EXERCISE DETAILS:
Repeat the records below word for word and omit each image.
MATERIAL PROVIDED Block Start
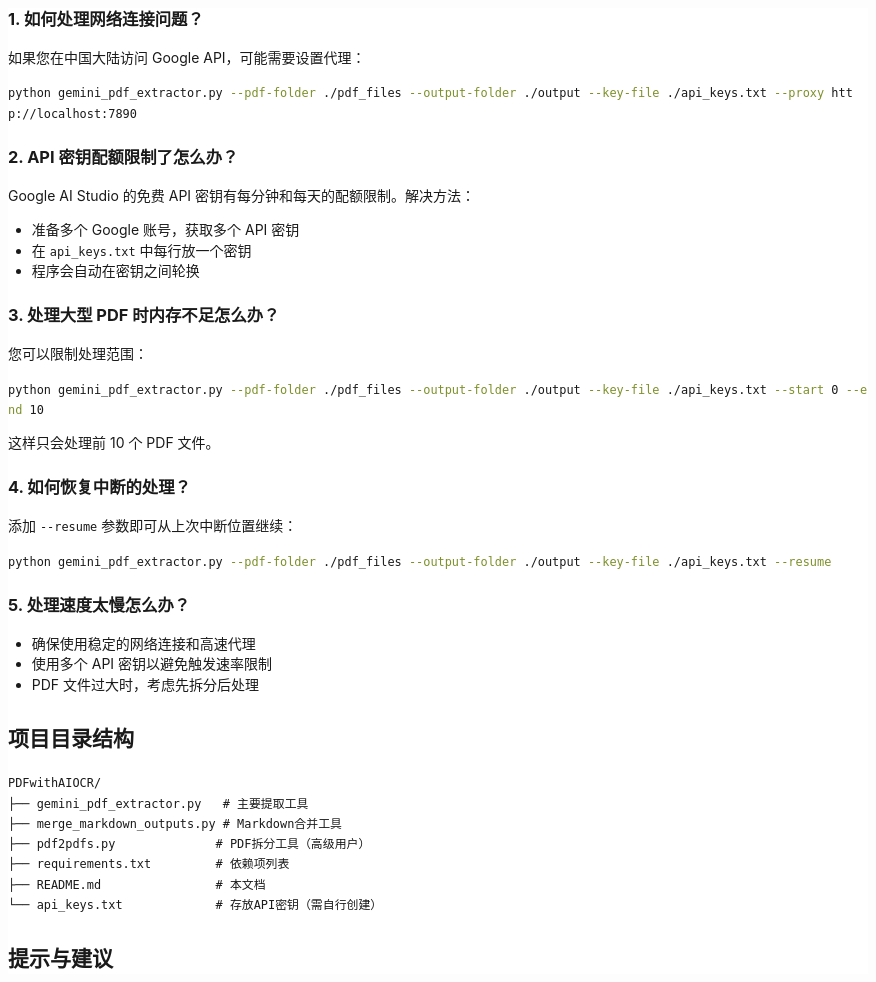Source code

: ### 1. 如何处理网络连接问题？

如果您在中国大陆访问 Google API，可能需要设置代理：

```bash
python gemini_pdf_extractor.py --pdf-folder ./pdf_files --output-folder ./output --key-file ./api_keys.txt --proxy http://localhost:7890
```

### 2. API 密钥配额限制了怎么办？

Google AI Studio 的免费 API 密钥有每分钟和每天的配额限制。解决方法：
- 准备多个 Google 账号，获取多个 API 密钥
- 在 `api_keys.txt` 中每行放一个密钥
- 程序会自动在密钥之间轮换

### 3. 处理大型 PDF 时内存不足怎么办？

您可以限制处理范围：

```bash
python gemini_pdf_extractor.py --pdf-folder ./pdf_files --output-folder ./output --key-file ./api_keys.txt --start 0 --end 10
```

这样只会处理前 10 个 PDF 文件。

### 4. 如何恢复中断的处理？

添加 `--resume` 参数即可从上次中断位置继续：

```bash
python gemini_pdf_extractor.py --pdf-folder ./pdf_files --output-folder ./output --key-file ./api_keys.txt --resume
```

### 5. 处理速度太慢怎么办？

- 确保使用稳定的网络连接和高速代理
- 使用多个 API 密钥以避免触发速率限制
- PDF 文件过大时，考虑先拆分后处理

## 项目目录结构

```
PDFwithAIOCR/
├── gemini_pdf_extractor.py   # 主要提取工具
├── merge_markdown_outputs.py # Markdown合并工具
├── pdf2pdfs.py              # PDF拆分工具（高级用户）
├── requirements.txt         # 依赖项列表
├── README.md                # 本文档
└── api_keys.txt             # 存放API密钥（需自行创建）
```

## 提示与建议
MATERIAL PROVIDED Block End
EXERCISE ANSWER:
Source code

: ### 1. 如何处理网络连接问题？

如果您在中国大陆访问 Google API，可能需要设置代理：

```bash
python gemini_pdf_extractor.py --pdf-folder ./pdf_files --output-folder ./output --key-file ./api_keys.txt --proxy http://localhost:7890
```

### 2. API 密钥配额限制了怎么办？

Google AI Studio 的免费 API 密钥有每分钟和每天的配额限制。解决方法：
- 准备多个 Google 账号，获取多个 API 密钥
- 在 `api_keys.txt` 中每行放一个密钥
- 程序会自动在密钥之间轮换

### 3. 处理大型 PDF 时内存不足怎么办？

您可以限制处理范围：

```bash
python gemini_pdf_extractor.py --pdf-folder ./pdf_files --output-folder ./output --key-file ./api_keys.txt --start 0 --end 10
```

这样只会处理前 10 个 PDF 文件。

### 4. 如何恢复中断的处理？

添加 `--resume` 参数即可从上次中断位置继续：

```bash
python gemini_pdf_extractor.py --pdf-folder ./pdf_files --output-folder ./output --key-file ./api_keys.txt --resume
```

### 5. 处理速度太慢怎么办？

- 确保使用稳定的网络连接和高速代理
- 使用多个 API 密钥以避免触发速率限制
- PDF 文件过大时，考虑先拆分后处理

## 项目目录结构

```
PDFwithAIOCR/
├── gemini_pdf_extractor.py   # 主要提取工具
├── merge_markdown_outputs.py # Markdown合并工具
├── pdf2pdfs.py              # PDF拆分工具（高级用户）
├── requirements.txt         # 依赖项列表
├── README.md                # 本文档
└── api_keys.txt             # 存放API密钥（需自行创建）
```

## 提示与建议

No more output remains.